Author
Listed:
- Lin, Feng
- Xu, Ran
- Lin, Xianglong
- Lu, Jizhou
Abstract
In on-demand ride-hailing platforms, participants face matching-induced utility uncertainty, a distinct phenomenon where participants cannot predict whether they will be successfully matched with counterparts. This uncertainty creates gaps between participants’ expected and realized utility, thus significantly influencing how platforms should optimize their pricing strategies to shape participants’ choices and market outcomes. To address this challenge, this paper constructs a theoretical framework of an on-demand platform ecosystem consisting of a ride-hailing platform (RP) and its upstream contract manufacturer (CM). We investigate how both parties strategically make pricing decisions to influence market structure formation and determine the optimal operational mode selection between business-to-customer (B2C) and peer-to-peer (P2P). Our comprehensive analysis reveals several key insights: 1) Regarding market structure formation, high service investment consistently leads to balanced structures across various commission rates in both operational modes. However, as service investment declines, the two modes diverge significantly: P2P mode invariably tends towards buyer markets regardless of commission rates, while B2C mode results in buyer markets only when commission rates exceed certain thresholds 2) When the platform supply chain achieves market balance, the CM exhibits a quality-profit inflection phenomenon, benefiting from increased service investment only when it surpasses a critical threshold.
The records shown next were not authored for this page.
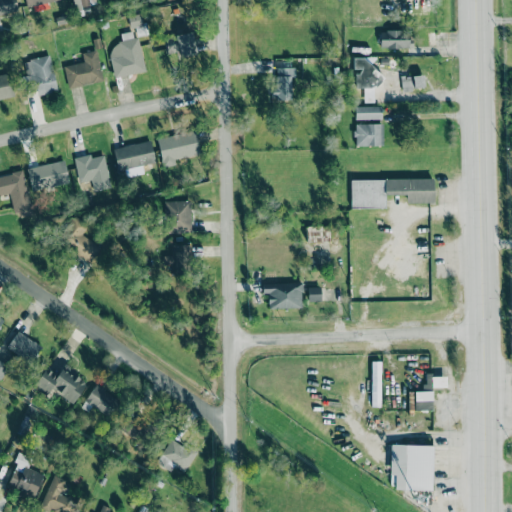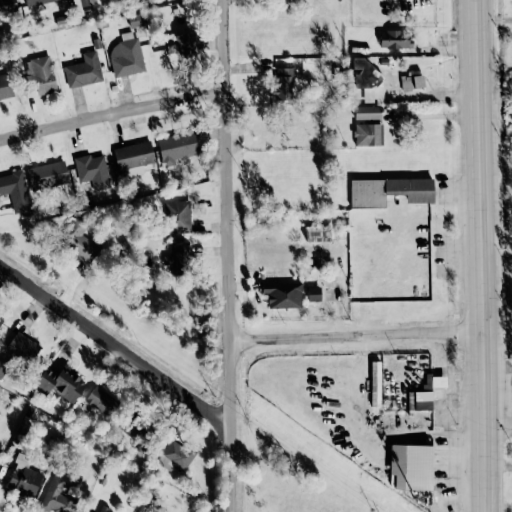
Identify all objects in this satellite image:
building: (36, 1)
building: (83, 4)
building: (8, 6)
building: (393, 38)
building: (180, 43)
building: (126, 55)
building: (84, 70)
building: (40, 74)
building: (365, 75)
building: (412, 82)
building: (283, 84)
building: (6, 86)
building: (367, 112)
road: (435, 116)
road: (112, 117)
building: (368, 134)
building: (178, 146)
building: (92, 170)
building: (46, 175)
building: (389, 191)
building: (16, 192)
building: (178, 216)
building: (318, 233)
building: (78, 240)
road: (498, 242)
road: (227, 255)
road: (485, 255)
building: (178, 259)
building: (314, 293)
building: (283, 294)
building: (1, 321)
road: (358, 338)
building: (24, 346)
road: (115, 348)
building: (2, 368)
building: (435, 381)
building: (59, 383)
building: (375, 383)
building: (101, 400)
building: (423, 400)
building: (137, 427)
building: (176, 456)
building: (411, 466)
building: (25, 480)
building: (57, 497)
building: (104, 510)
Below this threshold, profits paradoxically decrease as service investment improves due to intensified pricing competition at lower quality levels. 3) The RP selects the P2P mode exclusively when both service investment and commission rates are simultaneously high, otherwise strategically shifting to the B2C mode to access multiple revenue streams and reduce dependence on commission income alone. 4) The analysis extends to incorporate participant risk preferences and endogenous service investment decisions, which not only validates the core findings but also reveals how behavioral factors and strategic quality investments interact to shape market structures.